Mit diesem Vermittlungskonzept setzt das Museum Kunststätte Bossard seinen Weg der institutionellen Weiterentwicklung fort. Die Verbindung analoger und digitaler Vermittlungsmethoden erweitert das bestehende Angebot, erschließt neue Perspektiven und Fragestellungen und berücksichtigt zugleich denkmalpflegerische Interessen, indem der äußere Gesamteindruck der Kunststätte erhalten bleibt. Das Projekt versteht sich als Beitrag zur musealen Verantwortung im Umgang mit herausfordernden, historisch belasteten Themen und möchte Impulse liefern für eine offene, kritisch-reflektierte Auseinandersetzung mit der eigenen Geschichte.

 

Zum Weiterlesen:

Tobias Hof: Vorgutachten zur Frage des Verhältnisses von Johann Michael Bossard und Jutta Bossard zum Nationalsozialismus im Auftrag des Instituts für Zeitgeschichte München–Berlin, München 2022.
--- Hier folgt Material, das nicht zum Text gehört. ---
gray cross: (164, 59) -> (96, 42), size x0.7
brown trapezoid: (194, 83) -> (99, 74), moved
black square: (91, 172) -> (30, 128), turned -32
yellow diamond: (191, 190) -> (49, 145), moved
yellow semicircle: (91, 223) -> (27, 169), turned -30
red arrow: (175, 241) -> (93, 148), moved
Tobias Hof: Weiterführendes Gutachten zur Geschichte der Kunststätte Bossard und zum Leben und Werk des Künstlerehepaars Johann Michael Bossard und Jutta Bossard im Auftrag des Instituts für Zeitgeschichte München–Berlin, München 2024.

Erscheint in Kürze: Tagungsband der Tagung „Herausforderndes Vermitteln“ am 20. und 21. Januar 2025 am Museum Kunststätte Bossard, hg. von Eva Lütkemeyer / Miriam Röttger, darin auch mehrere Beiträge zum Museum Kunststätte Bossard.




Die Historikerin Dr. Eva Lütkemeyer war von März 2024 bis Februar 2025 Projektleiterin des neuen Vermittlungskonzepts für das Museum Kunststätte Bossard, gefördert wurde das Projekt "Neustart Kunststätte Bossard" durch die Förderlinie Pro*Niedersachsen.